** Provided records follows **
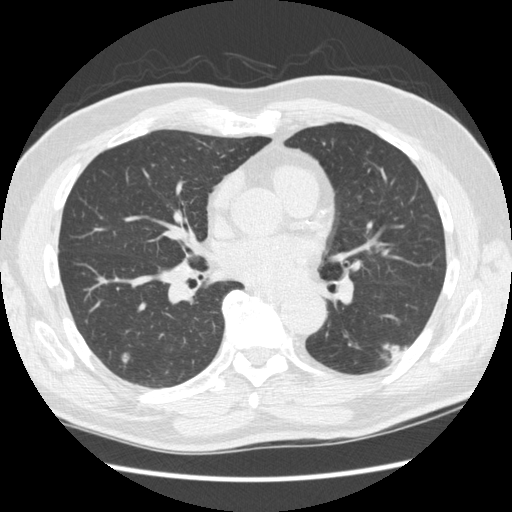
Axial slice from a low-dose chest CT screening exam; baseline screening round; lung window (W 1500 / L -600 HU); 1.25 mm slice thickness. Male, age 74 years at enrolment.
Expert reader's lesion annotation, bounding box <376,324,418,374> (left, top, right, bottom; pixels). The screening reader recorded 3 non-calcified nodules or masses ≥4 mm on this exam (right upper lobe, right lower lobe, left upper lobe); which of them this box marks is not recorded. Later outcome: lung cancer diagnosed 384 days after this screen (after the second annual screen) — squamous cell carcinoma, NOS, left lower lobe, well differentiated (G1), stage IA (AJCC 6th edition), 28 mm at pathology.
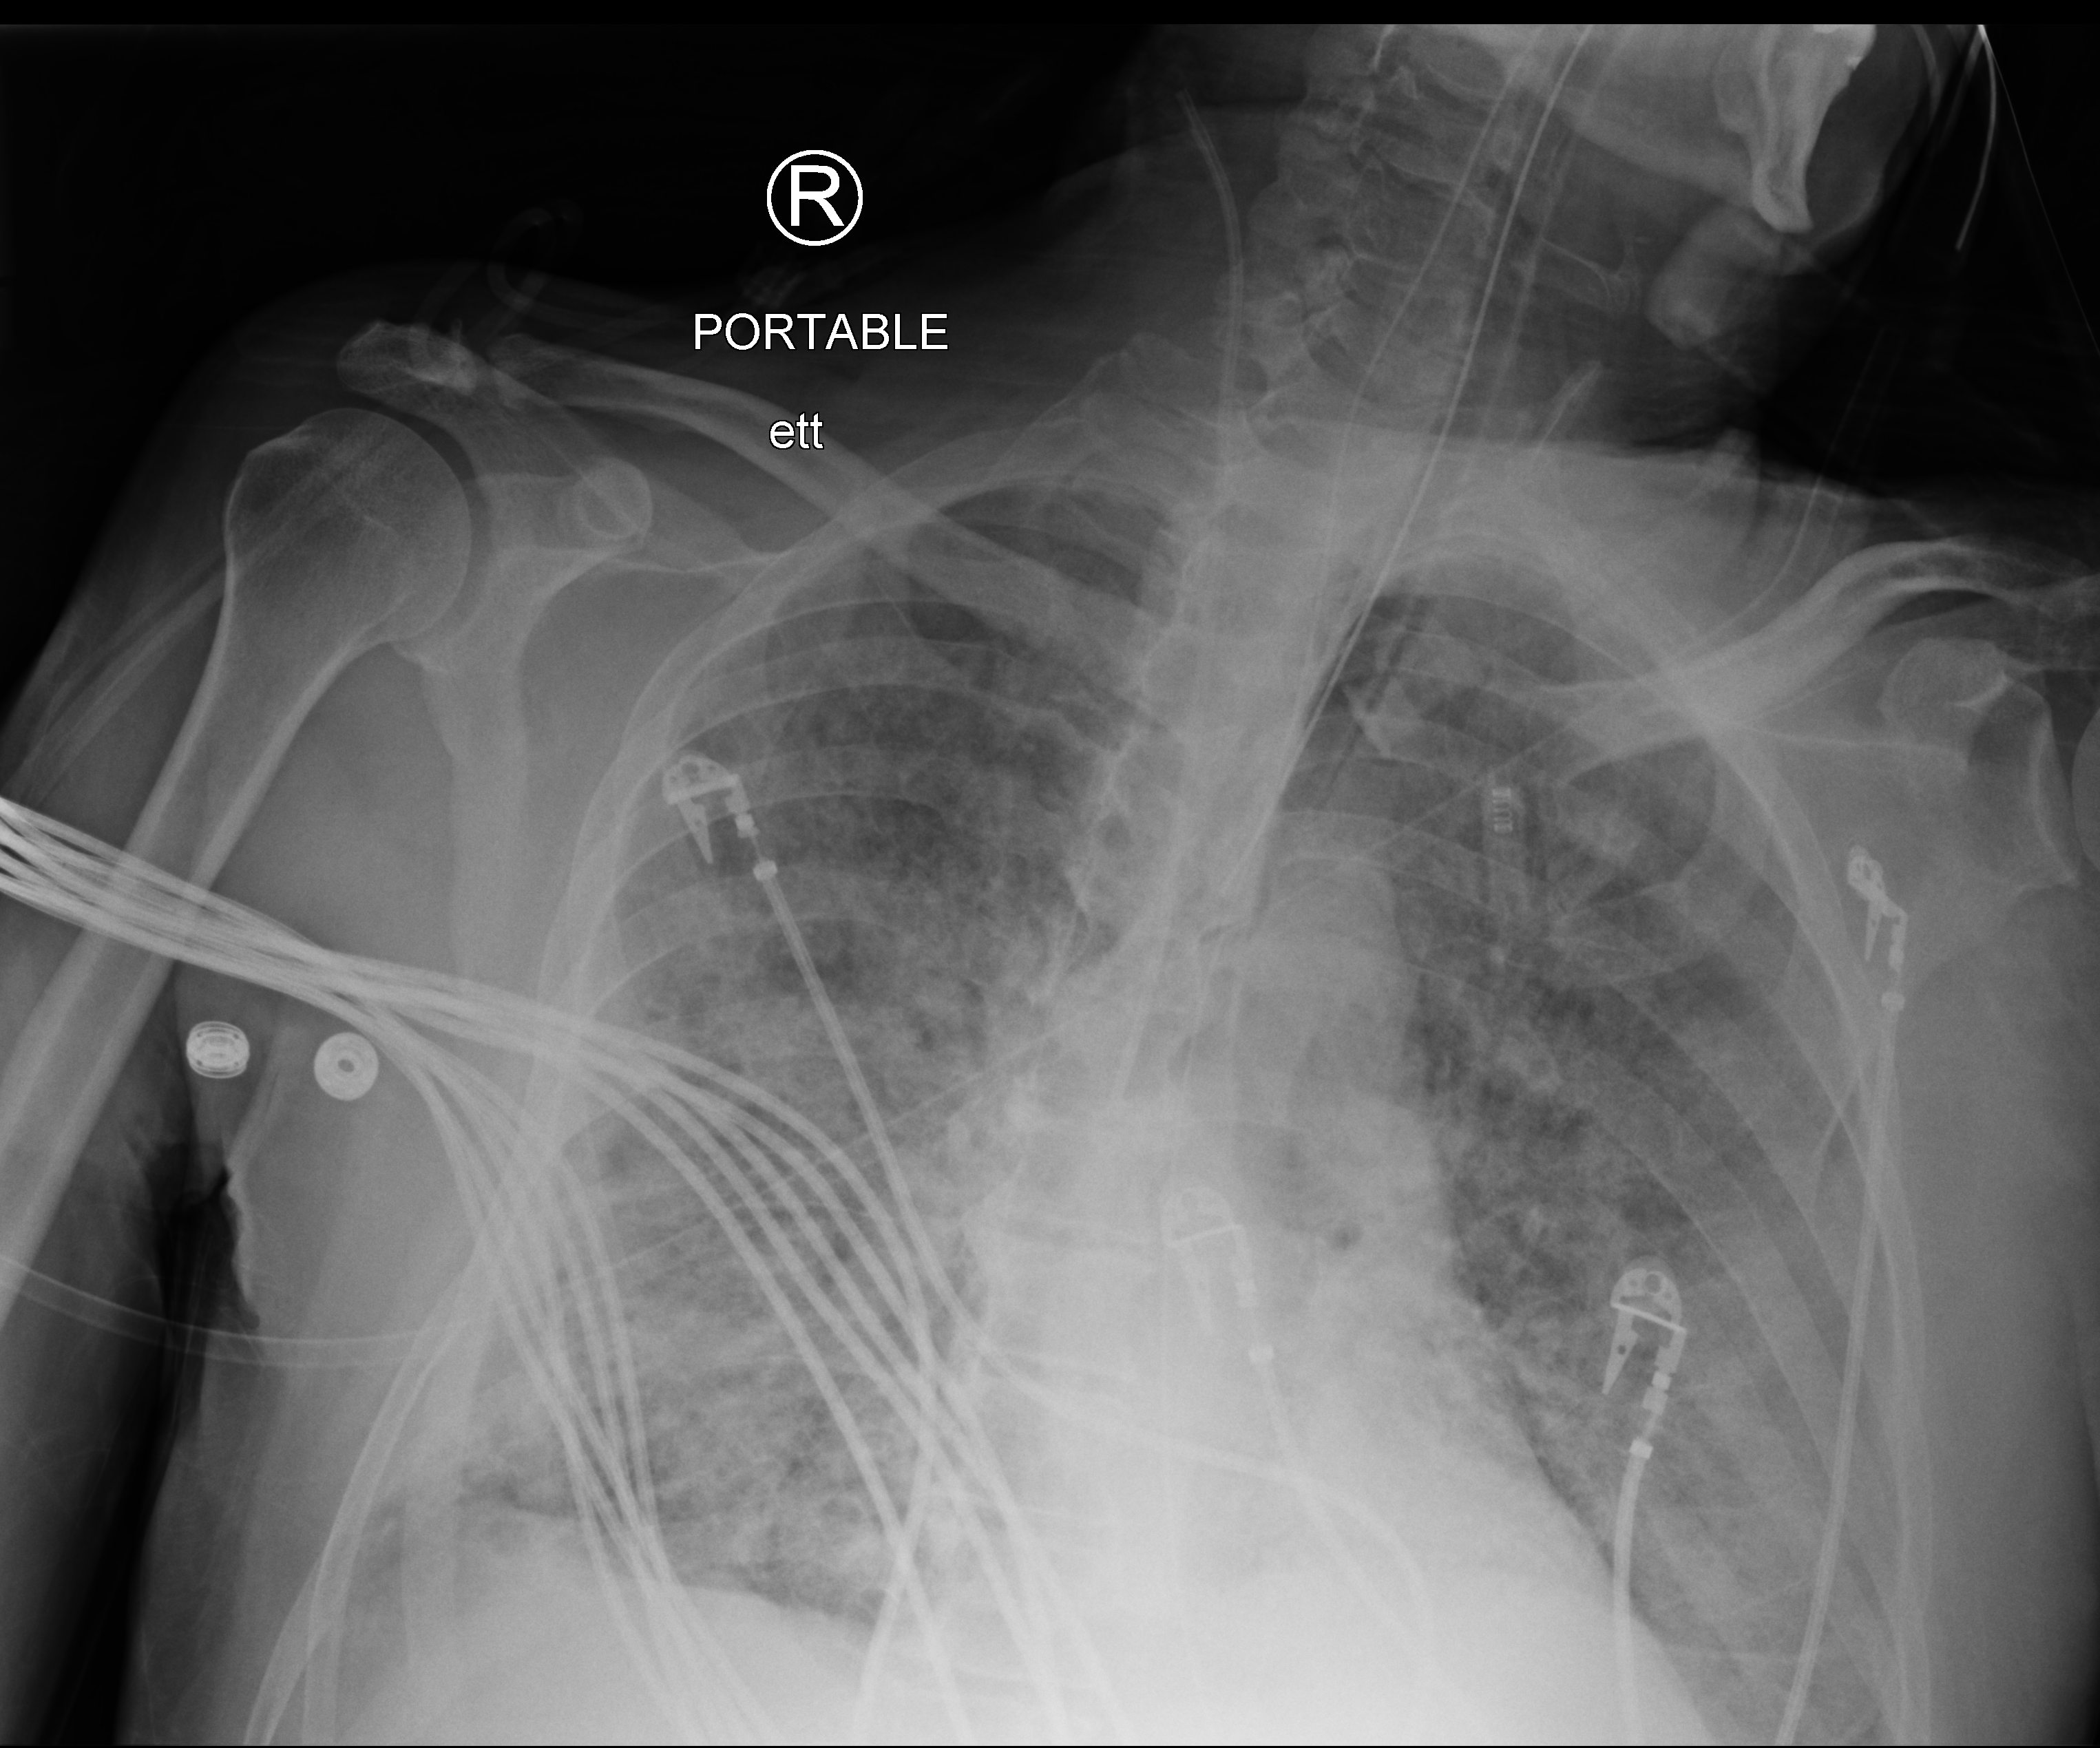
Chest X-ray (portable). Male patient hospitalised with COVID-19, age 60–74 years.
Admission-level facts for this patient (not findings on this image; timing relative to this image not recorded): admitted to intensive care during this hospital stay: yes; mechanically ventilated during this hospital stay: yes; smoking status (admission record): never.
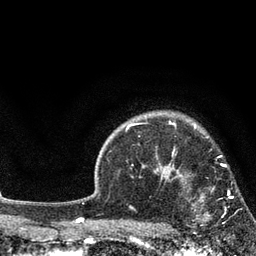
Breast MRI, one axial slice. Slice 63 of 80 in the series (ordered by position). Cropped to one breast. Dynamic contrast-enhanced series, time point 2 of 7 at this slice position (early post-contrast). 3 T. TE 2.1 ms, TR 5 ms. 256 × 256 image matrix, field of view 160 × 160 mm. Female patient.
Annotated regions visible in this slice (semi-automatically segmented with operator editing):
- enhancing-tissue mask used for the functional tumour volume (all voxels passing the contrast-enhancement thresholds inside the analysis volume; usually the tumour): bounding box (x1, y1, x2, y2) in pixels: (174, 168, 234, 227)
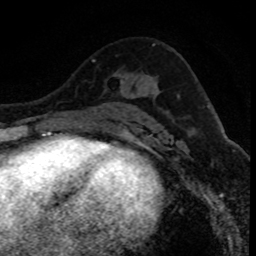
Breast MRI (dynamic contrast-enhanced), one axial slice; position 48 of 80 along the scan axis; cropped to one breast; dynamic contrast-enhanced series, time point 2 of 8 at this slice position (early post-contrast); 1.5 T; TE 4.2 ms, TR 7.1 ms; 2 mm slice thickness; 256 × 256 image matrix, field of view 140 × 140 mm. Female patient.
Outlined on this slice (semi-automatically segmented with operator editing):
- enhancing-tissue mask used for the functional tumour volume (all voxels passing the contrast-enhancement thresholds inside the analysis volume; usually the tumour): bounding box (x1, y1, x2, y2) in pixels: (121, 80, 123, 86)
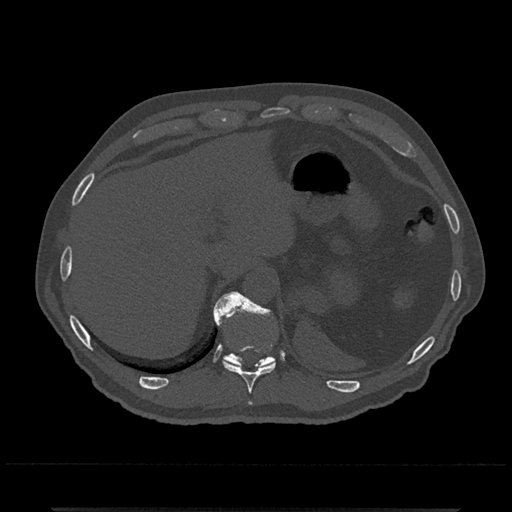
CT including the spine, one axial slice. Slice 531 of 797 in the series (ordered by position). Reconstruction kernel Br40s/3. 120 kVp. Bone window (W 1800 / L 400 HU). 0.5 mm slice thickness. 512 × 512 image matrix, field of view 393 × 393 mm. Male patient, age 67 years. Case-level facts recorded for this patient, not image findings: primary cancer: prostate.
Annotated regions visible in this slice (semi-automatic segmentation, software-assisted and operator-edited):
- T10 vertebra: bounding box [x1, y1, x2, y2] px = [216, 292, 276, 405]
- T11 vertebra: [213, 291, 276, 367]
** End of Provided records **
• [Task]:
Reproduce every line in the data that has the word "Female" in it.

• [Solution to this exercise]:
Breast MRI, one axial slice. Slice 63 of 80 in the series (ordered by position). Cropped to one breast. Dynamic contrast-enhanced series, time point 2 of 7 at this slice position (early post-contrast). 3 T. TE 2.1 ms, TR 5 ms. 256 × 256 image matrix, field of view 160 × 160 mm. Female patient.
Breast MRI (dynamic contrast-enhanced), one axial slice; position 48 of 80 along the scan axis; cropped to one breast; dynamic contrast-enhanced series, time point 2 of 8 at this slice position (early post-contrast); 1.5 T; TE 4.2 ms, TR 7.1 ms; 2 mm slice thickness; 256 × 256 image matrix, field of view 140 × 140 mm. Female patient.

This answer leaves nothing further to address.